#### SUPPLIED PASSAGE
______

Dear Asif,
Thanks a lot for the information we have already increased the value of BDII_SEARCH_TIMEOUT and now situation is lot better for us now.
Thanks again,javascript:SetCmd(cmdSend);
Send
Regards
sajjad
-----Original Message-----
From: LHC Computer Grid - Rollout on behalf of Asif Osman
Sent: Mon 11/19/2007 11:39 AM
To: [log in to unmask]
Subject: Re: [LCG-ROLLOUT] RM Test Failure
Dear Sajjad,
We have done some R&D on this issue and found that this problem does not solve by increasing the time out:
BDII_SEARCH_TIMEOUT=60
We kept on increasing it till 600 and even then got the same error message.
According to our findings, ldapsearch times out frequently while accessing prod-bdii.cern.ch from NCP or PAKGRID-LCG2 due to routing problem. But if the same search is made from CERN account, it completes within a fraction of second. This problem may not be faced so severly by other centers.

______

#### PROMPT A
Write out the email thread again from "Thanks again,javascript:SetCmd(cmdSend);" up to and including "by other centers.", swapping "routing problem" for "DNS problem".

______

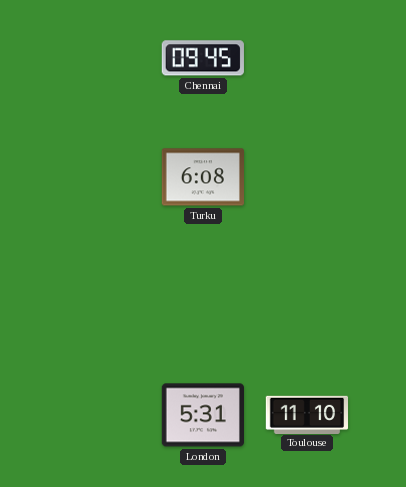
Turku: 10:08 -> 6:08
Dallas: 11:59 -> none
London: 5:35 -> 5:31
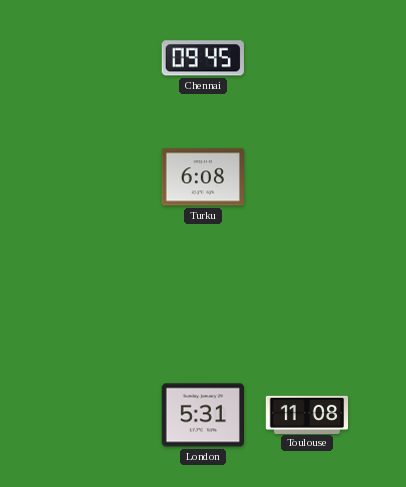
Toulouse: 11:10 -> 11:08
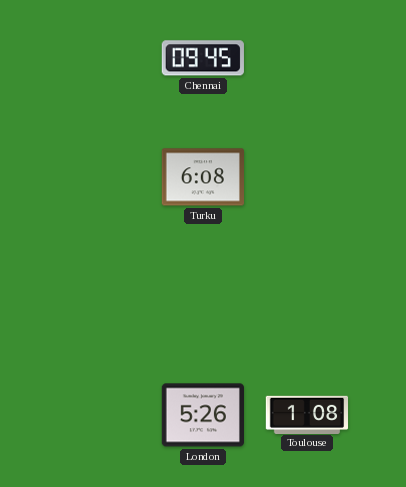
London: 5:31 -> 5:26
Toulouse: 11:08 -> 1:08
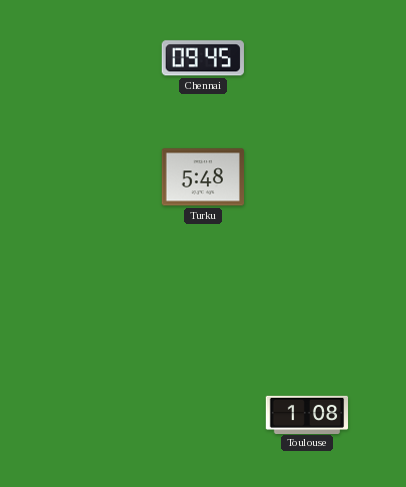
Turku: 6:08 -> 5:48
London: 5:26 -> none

______

#### PROMPT B
Echo the records exactly, from the line with "Toulouse: 11:10 -> 11:08" up to and including the final line of the records, and omit the pictures.

#### ANSWER A
Thanks again,javascript:SetCmd(cmdSend);
Send
Regards
sajjad
-----Original Message-----
From: LHC Computer Grid - Rollout on behalf of Asif Osman
Sent: Mon 11/19/2007 11:39 AM
To: [log in to unmask]
Subject: Re: [LCG-ROLLOUT] RM Test Failure
Dear Sajjad,
We have done some R&D on this issue and found that this problem does not solve by increasing the time out:
BDII_SEARCH_TIMEOUT=60
We kept on increasing it till 600 and even then got the same error message.
According to our findings, ldapsearch times out frequently while accessing prod-bdii.cern.ch from NCP or PAKGRID-LCG2 due to DNS problem. But if the same search is made from CERN account, it completes within a fraction of second. This problem may not be faced so severly by other centers.

#### ANSWER B
Toulouse: 11:10 -> 11:08
London: 5:31 -> 5:26
Toulouse: 11:08 -> 1:08
Turku: 6:08 -> 5:48
London: 5:26 -> none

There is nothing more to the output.